Nelle motivazioni della sentenza di Appello, i giudici di Torino scrissero che l’azione del 2006 fu «un grave atto terroristico» che però ebbe ripercussioni «modestissime». Una «strage politica», certo, ma senza vittime e senza grossi danni, e che quindi deve essere considerata di «lieve entità». «L’azione – si legge – ha avuto una blanda ripercussione sulla compagine statale o, comunque, su una parte di essa (l’Arma dei carabinieri, ndr), e ha comportato un pericolo limitatissimo di una lesione alla personalità dello Stato e all’ordine democratico».

Il procedimento rappresenta il troncone principale del maxi-processo alle Fai-Fri, gruppo anarchico cui è attribuita una lunga serie di attacchi (plichi esplosivi, posizionamento di ordigni) avvenuti fra il 2003 e il 2016. Per quanto riguarda il regime del carcere duro, sempre la Cassazione, il 20 marzo scorso aveva dichiarato inammissibile l’istanza presentata dai difensori dell’anarchico contro la decisione del tribunale di Sorveglianza di Roma che il 23 ottobre aveva confermato il 41 bis per Cospito.

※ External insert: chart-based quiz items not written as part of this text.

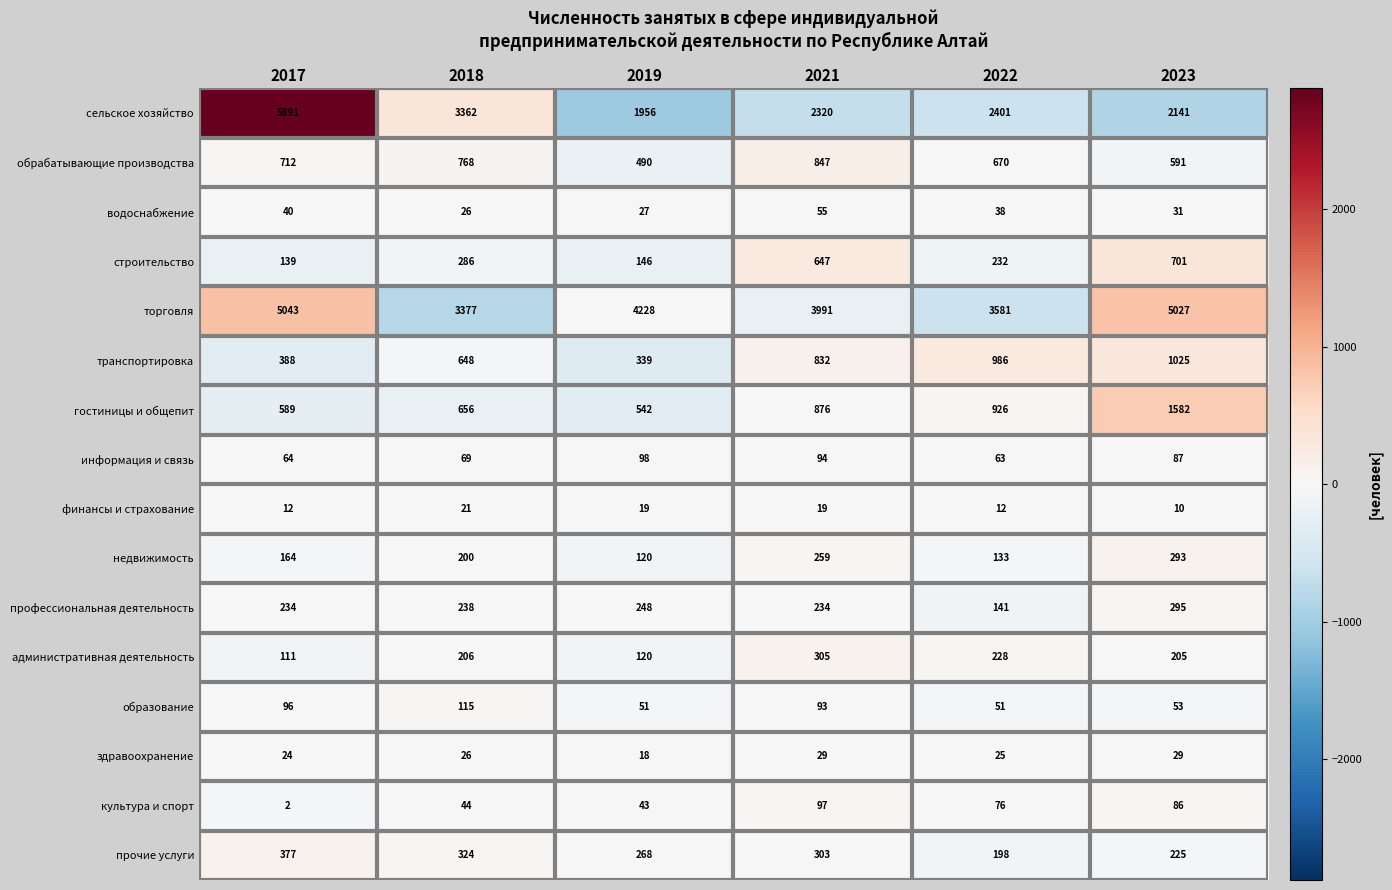

What is the average value of the торговля series?

4208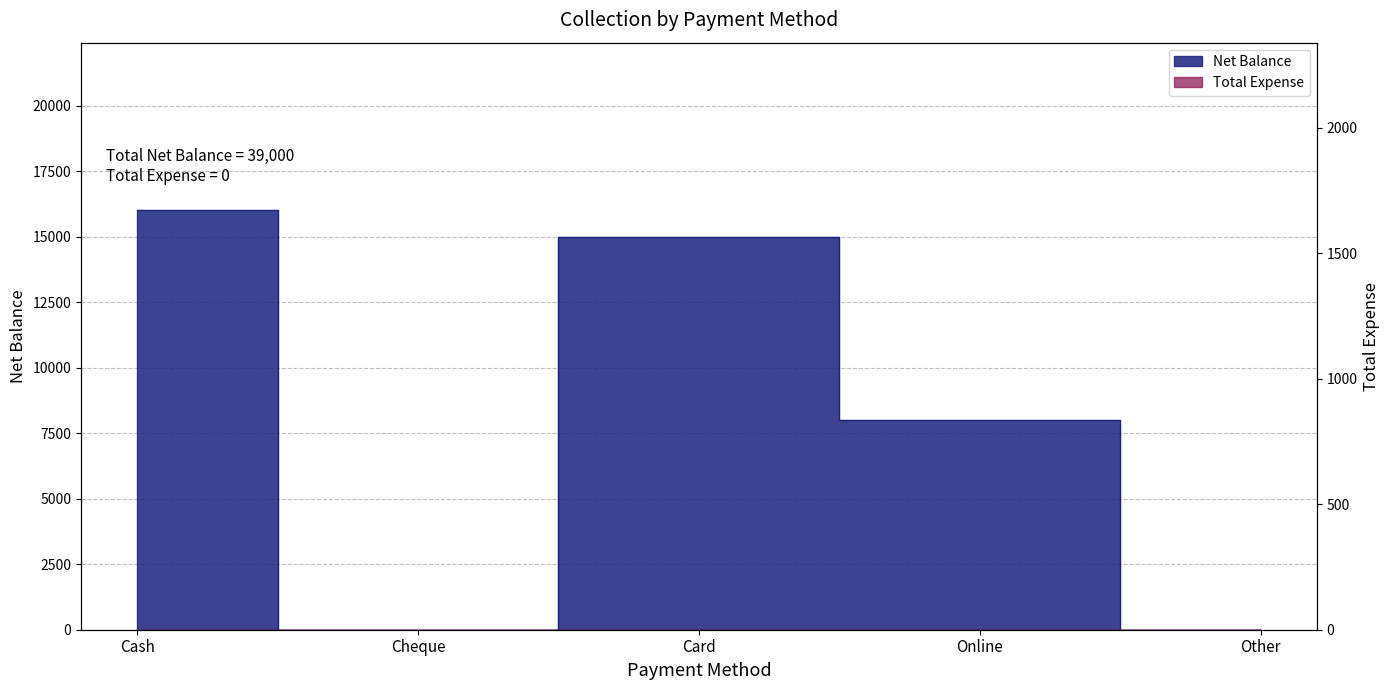

What is the label of the 1st point from the right?

Other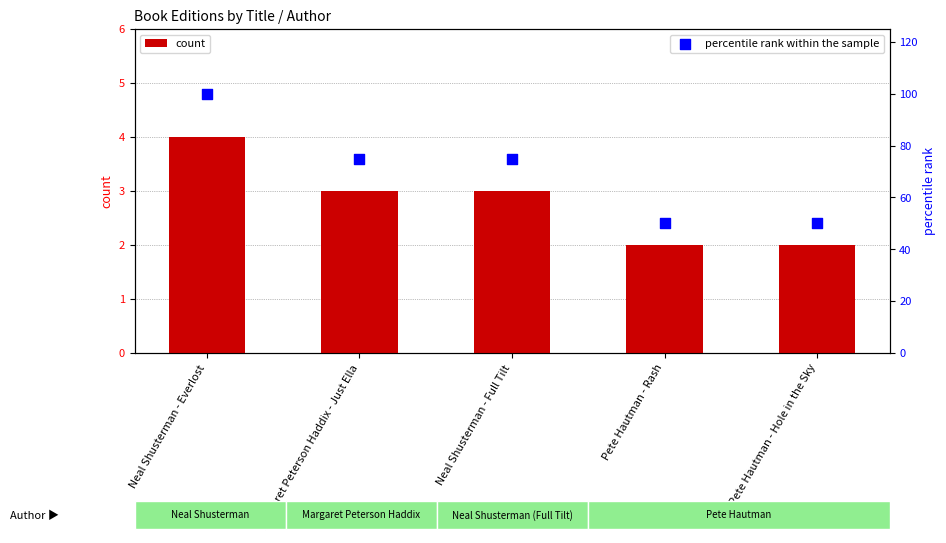

Which series has the widest spread of Y values?

percentile rank within the sample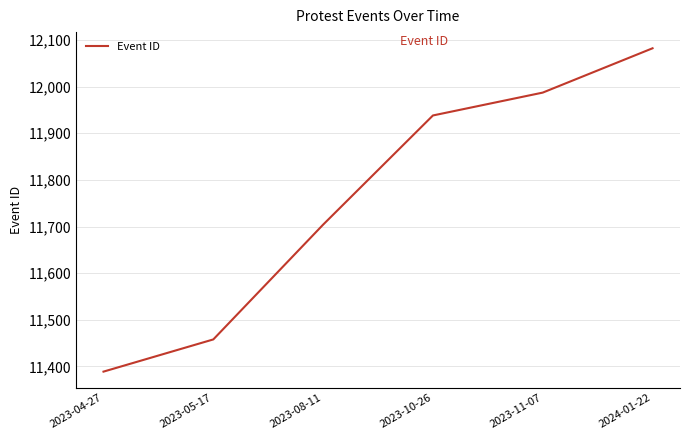

Is it true that the value at 2023-08-11 is 8096?

False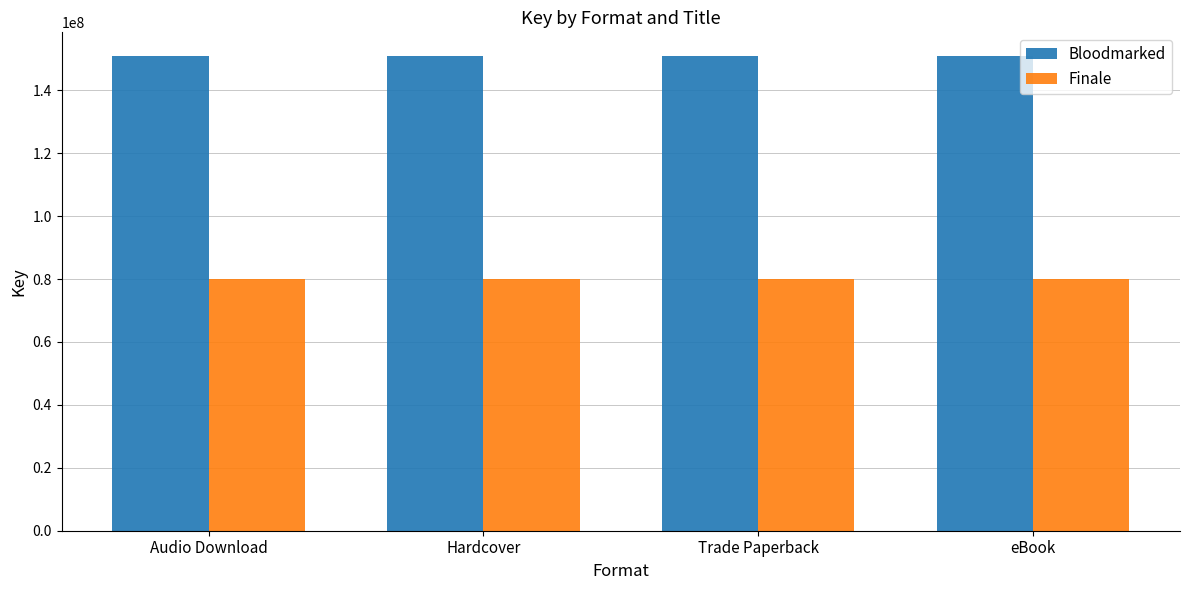

Is the value of Bloodmarked at Audio Download greater than the value of Finale at eBook?

Yes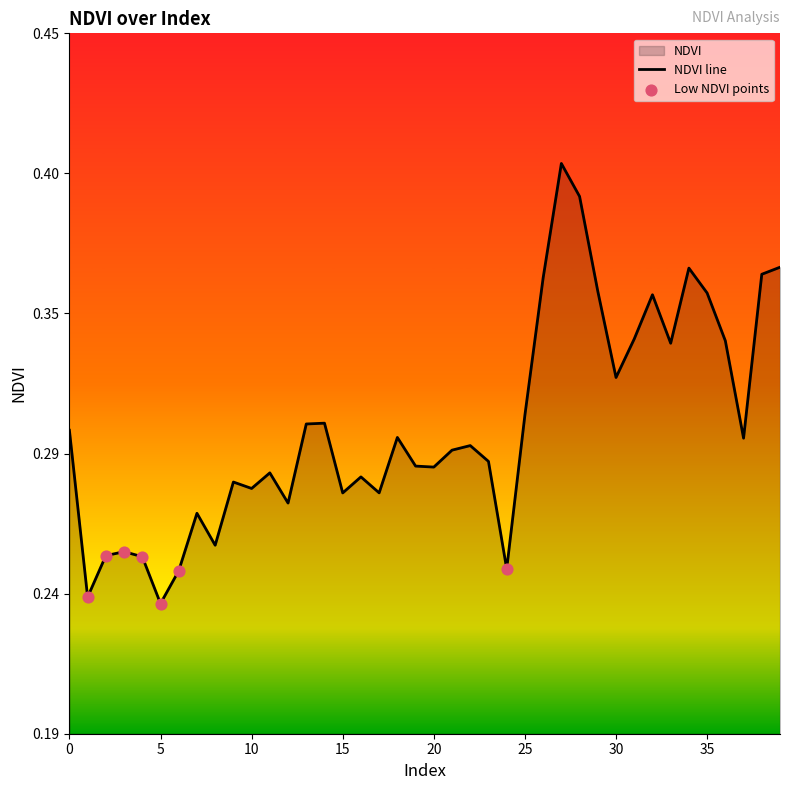

Between 1 and 27, which is larger?

27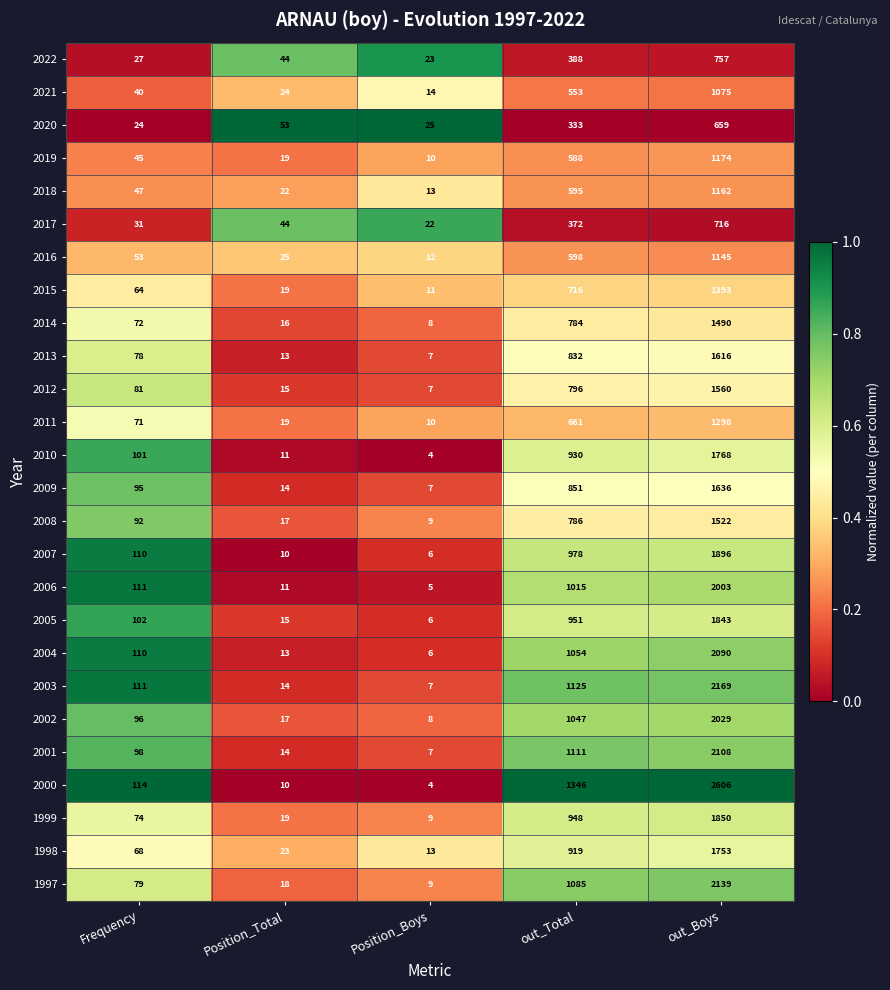

Is it true that 2012 equals 141 at Frequency?

False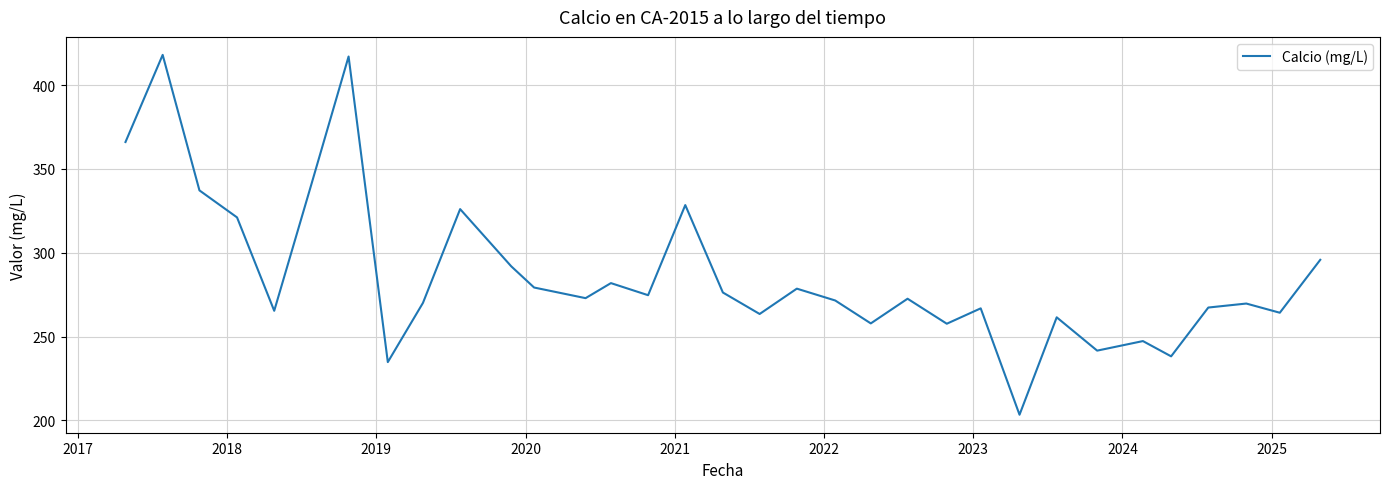

What is the greatest value displayed?

418.0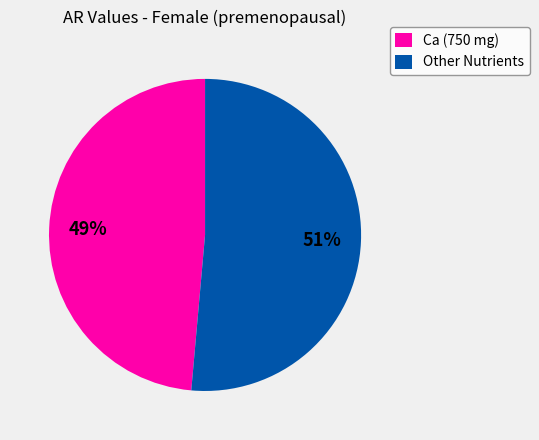

What percentage is the Other Nutrients slice, to the nearest percent?

51%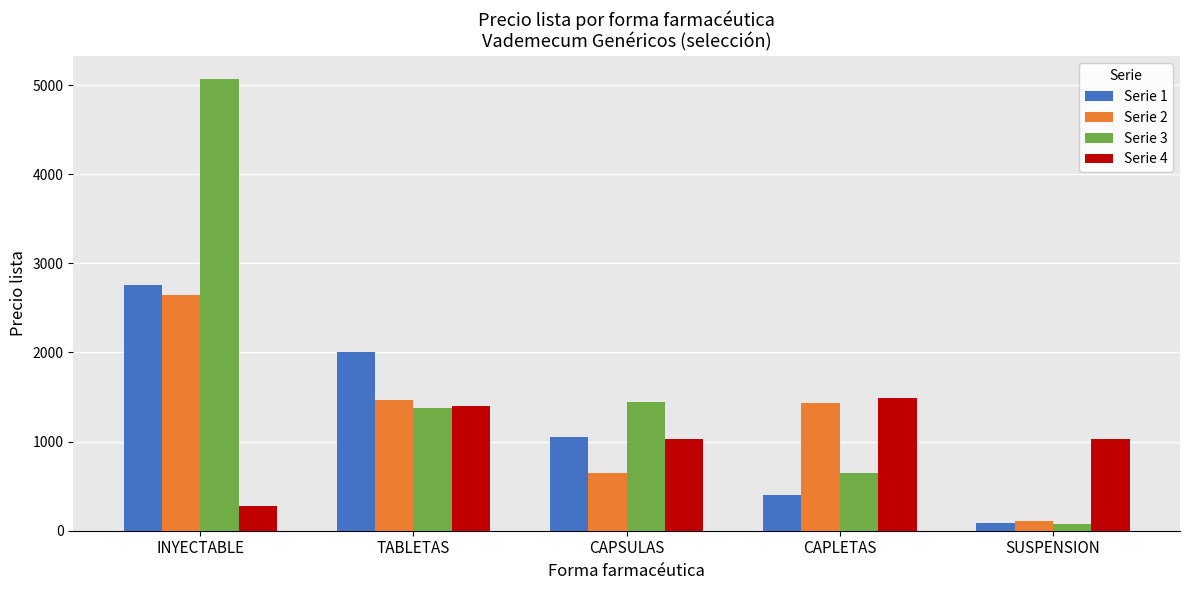

What is the difference between the maximum and minimum values in the Serie 1 series?

2665.1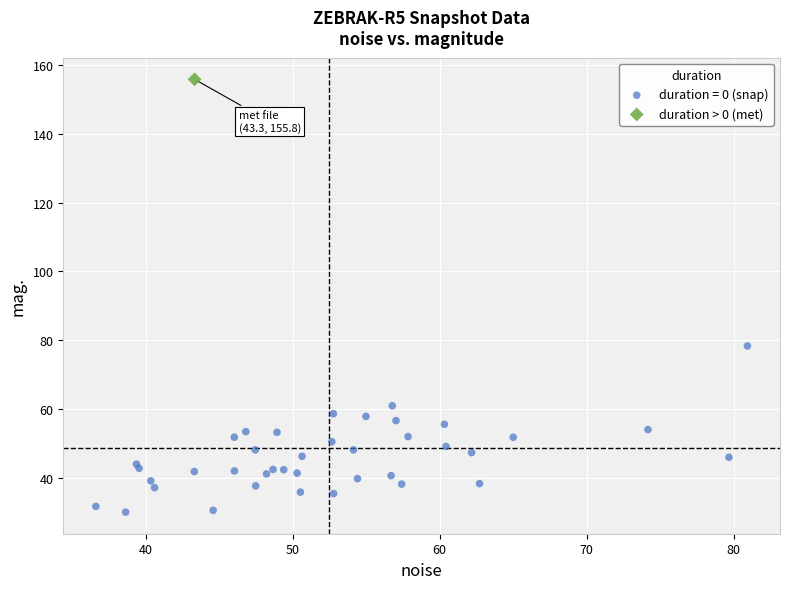

What are all the series names shown in the legend?

duration = 0 (snap), duration > 0 (met)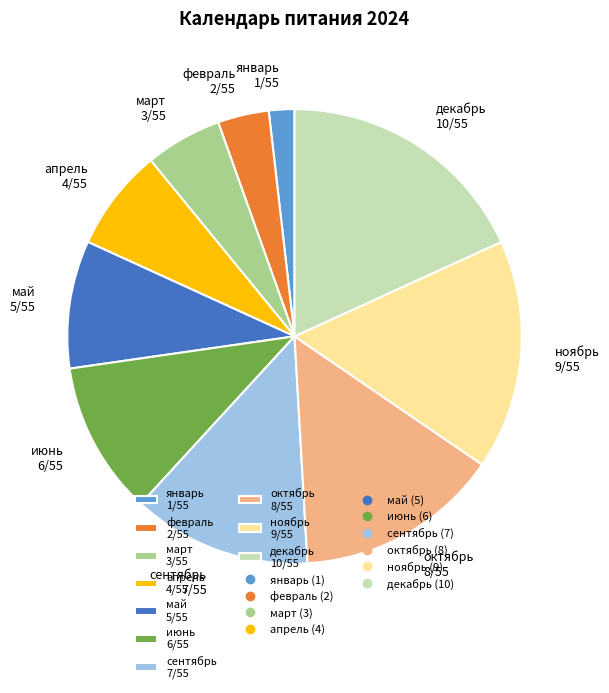

Is there a majority slice in this chart?

No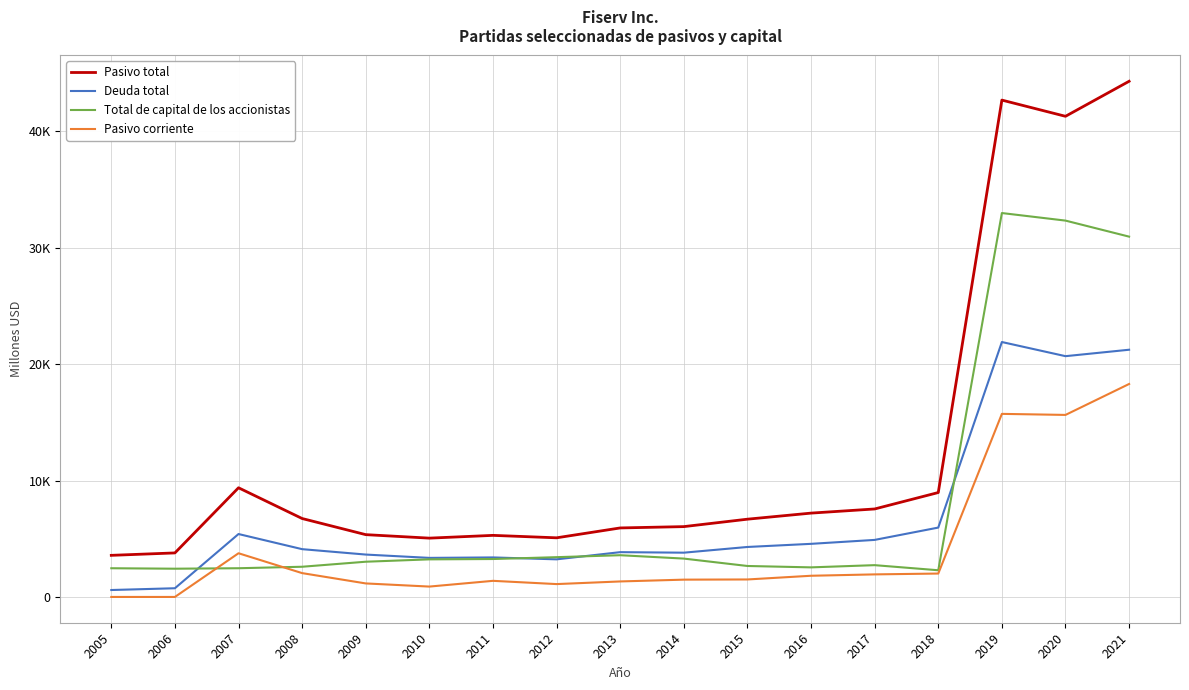

What is the sum of the Deuda total values at 2018 and 2019?

27858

«La decisione della corte di Cassazione conferma quanto sostenuto dalle difese nel corso del giudizio di rinvio ovvero che la pena dell’ergastolo con un anno di isolamento diurno invocato dalla procura generale di Torino rappresentava una richiesta sproporzionata e non sorretta da alcuna valida ragione giuridica. Rimane comunque il rammarico per una condanna estremamente severa» afferma l’avvocato Flavio Rossi Albertini, difensore di Alfredo Cospito.